* Aim of the exercise
Locate each line in the entries below that contains the string "alphaTex", matching case exactly, and copy those lines.

** Begin **

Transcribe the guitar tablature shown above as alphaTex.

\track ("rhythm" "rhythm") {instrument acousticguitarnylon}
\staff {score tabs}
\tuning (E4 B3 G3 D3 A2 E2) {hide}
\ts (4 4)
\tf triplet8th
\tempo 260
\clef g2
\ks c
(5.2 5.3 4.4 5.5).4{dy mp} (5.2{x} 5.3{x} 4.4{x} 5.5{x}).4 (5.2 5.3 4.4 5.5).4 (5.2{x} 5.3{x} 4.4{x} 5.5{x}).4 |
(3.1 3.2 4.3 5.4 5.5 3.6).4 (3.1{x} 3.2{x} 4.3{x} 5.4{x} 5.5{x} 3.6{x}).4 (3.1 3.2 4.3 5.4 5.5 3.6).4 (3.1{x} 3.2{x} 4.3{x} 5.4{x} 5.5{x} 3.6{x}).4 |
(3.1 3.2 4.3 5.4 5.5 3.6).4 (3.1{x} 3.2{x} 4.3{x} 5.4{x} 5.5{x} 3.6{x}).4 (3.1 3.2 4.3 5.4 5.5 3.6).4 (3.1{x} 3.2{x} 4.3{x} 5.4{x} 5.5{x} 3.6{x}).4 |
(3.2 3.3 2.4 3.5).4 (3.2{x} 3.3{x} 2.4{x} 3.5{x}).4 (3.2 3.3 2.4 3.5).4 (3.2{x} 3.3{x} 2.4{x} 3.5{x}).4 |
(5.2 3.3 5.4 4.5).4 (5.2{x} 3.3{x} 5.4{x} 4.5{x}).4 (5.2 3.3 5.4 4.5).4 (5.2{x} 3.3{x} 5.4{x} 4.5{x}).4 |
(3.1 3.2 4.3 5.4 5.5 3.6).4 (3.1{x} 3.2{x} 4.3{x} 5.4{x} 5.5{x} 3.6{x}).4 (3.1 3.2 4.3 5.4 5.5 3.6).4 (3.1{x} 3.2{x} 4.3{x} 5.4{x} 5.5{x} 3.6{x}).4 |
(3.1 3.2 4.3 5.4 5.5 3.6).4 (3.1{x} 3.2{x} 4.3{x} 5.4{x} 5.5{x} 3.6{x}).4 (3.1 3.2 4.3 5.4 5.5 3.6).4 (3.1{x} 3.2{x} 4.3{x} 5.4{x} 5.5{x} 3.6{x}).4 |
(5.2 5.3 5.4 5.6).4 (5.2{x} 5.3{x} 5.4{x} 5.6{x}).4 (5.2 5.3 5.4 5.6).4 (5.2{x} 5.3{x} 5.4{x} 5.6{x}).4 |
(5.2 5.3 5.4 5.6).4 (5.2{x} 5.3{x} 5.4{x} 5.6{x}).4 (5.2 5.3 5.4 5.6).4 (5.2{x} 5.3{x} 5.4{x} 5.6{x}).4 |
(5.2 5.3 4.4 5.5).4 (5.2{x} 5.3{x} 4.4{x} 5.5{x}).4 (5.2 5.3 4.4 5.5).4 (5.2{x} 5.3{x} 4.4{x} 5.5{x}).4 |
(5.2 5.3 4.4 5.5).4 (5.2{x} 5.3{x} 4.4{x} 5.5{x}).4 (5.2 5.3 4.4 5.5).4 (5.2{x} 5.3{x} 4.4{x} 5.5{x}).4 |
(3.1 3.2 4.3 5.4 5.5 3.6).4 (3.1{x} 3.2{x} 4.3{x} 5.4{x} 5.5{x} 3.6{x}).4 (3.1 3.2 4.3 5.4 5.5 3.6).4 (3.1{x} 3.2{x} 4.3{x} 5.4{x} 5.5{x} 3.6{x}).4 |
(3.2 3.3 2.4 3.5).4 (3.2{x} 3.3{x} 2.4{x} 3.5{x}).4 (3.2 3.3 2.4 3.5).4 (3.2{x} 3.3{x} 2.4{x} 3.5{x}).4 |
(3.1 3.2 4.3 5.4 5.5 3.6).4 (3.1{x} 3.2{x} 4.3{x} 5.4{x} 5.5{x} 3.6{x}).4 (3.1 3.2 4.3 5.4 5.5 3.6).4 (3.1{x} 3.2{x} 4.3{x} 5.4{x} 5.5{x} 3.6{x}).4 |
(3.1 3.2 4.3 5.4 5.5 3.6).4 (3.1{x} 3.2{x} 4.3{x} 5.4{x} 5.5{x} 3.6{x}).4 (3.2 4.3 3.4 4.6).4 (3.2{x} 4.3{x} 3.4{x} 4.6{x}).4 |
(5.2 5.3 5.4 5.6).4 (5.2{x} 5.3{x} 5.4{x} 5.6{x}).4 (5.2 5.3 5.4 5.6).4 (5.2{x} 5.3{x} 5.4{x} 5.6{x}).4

** End **

* Correct response
Transcribe the guitar tablature shown above as alphaTex.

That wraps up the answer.